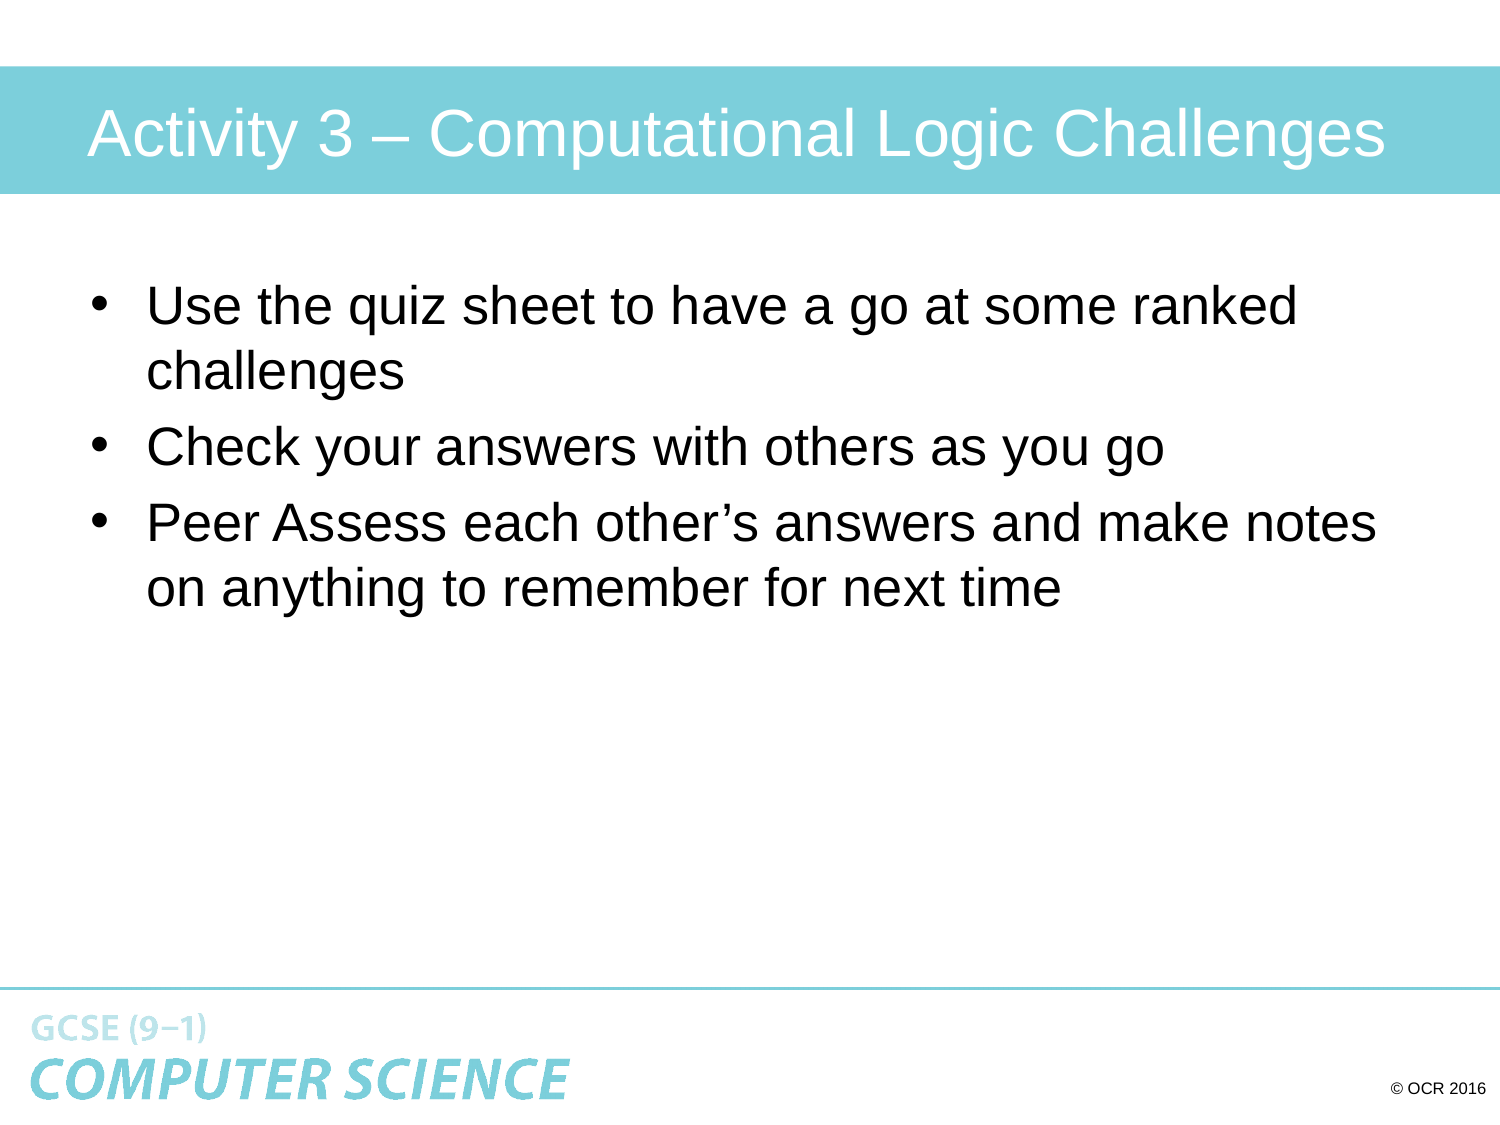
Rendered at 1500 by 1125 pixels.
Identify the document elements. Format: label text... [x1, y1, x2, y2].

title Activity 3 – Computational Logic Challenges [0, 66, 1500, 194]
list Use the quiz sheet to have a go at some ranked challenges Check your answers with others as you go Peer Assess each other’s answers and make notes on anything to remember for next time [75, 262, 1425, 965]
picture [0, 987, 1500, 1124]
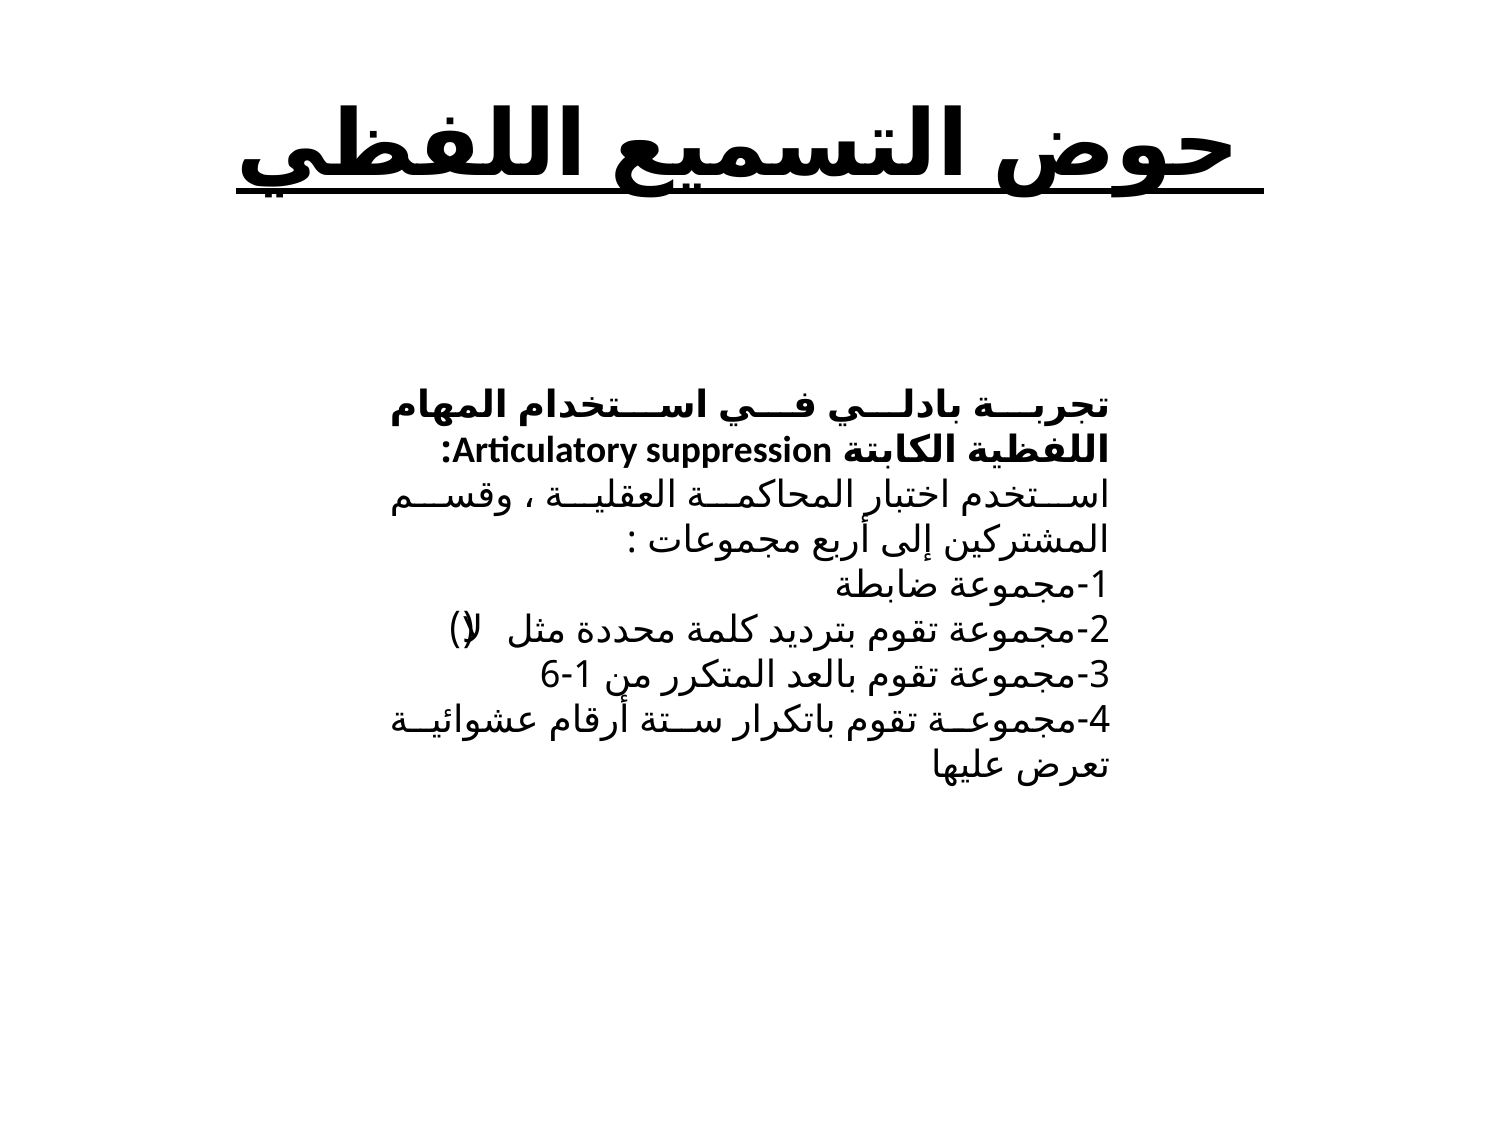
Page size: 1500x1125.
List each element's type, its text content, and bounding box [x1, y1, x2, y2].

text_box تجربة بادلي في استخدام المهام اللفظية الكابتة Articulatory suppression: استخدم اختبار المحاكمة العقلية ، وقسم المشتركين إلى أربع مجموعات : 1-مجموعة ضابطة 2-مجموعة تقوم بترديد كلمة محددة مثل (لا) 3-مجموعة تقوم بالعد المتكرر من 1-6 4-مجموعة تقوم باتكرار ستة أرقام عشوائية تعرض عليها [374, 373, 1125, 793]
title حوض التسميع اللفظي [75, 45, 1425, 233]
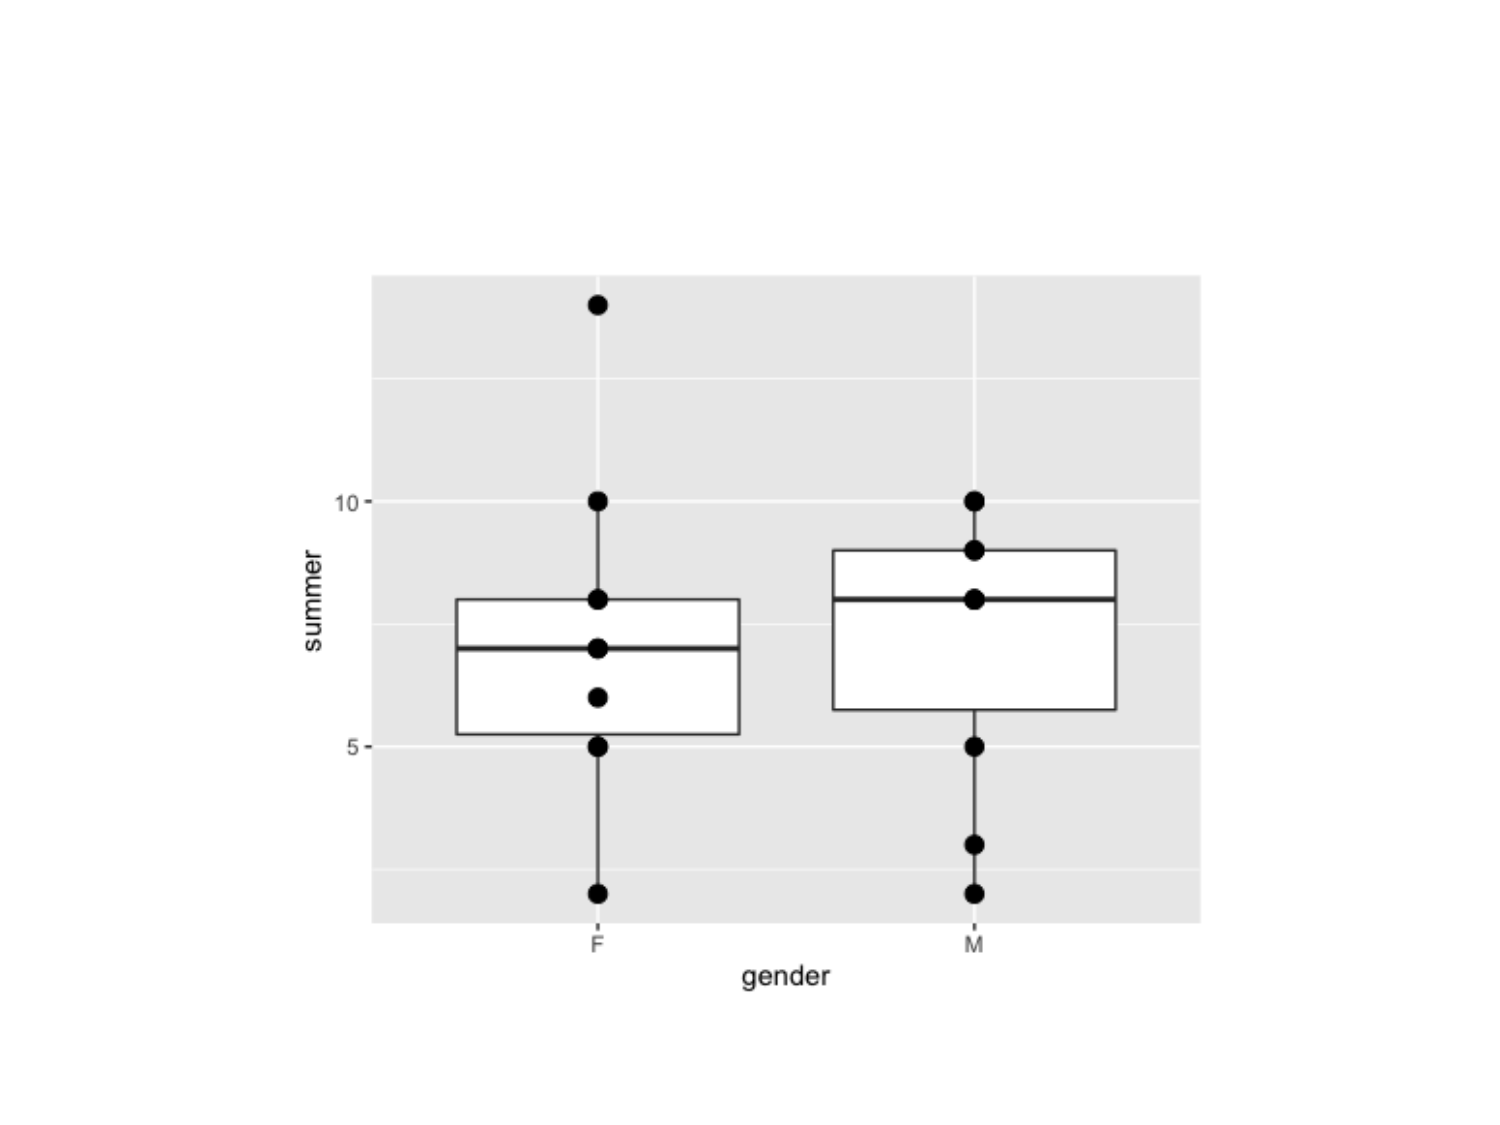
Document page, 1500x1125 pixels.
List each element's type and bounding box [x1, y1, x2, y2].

Work to be completed: Your task is to collect every line above that contains the word "pixels".

Solution to the problem:
Rendered at 1500 by 1125 pixels.
Document page, 1500x1125 pixels.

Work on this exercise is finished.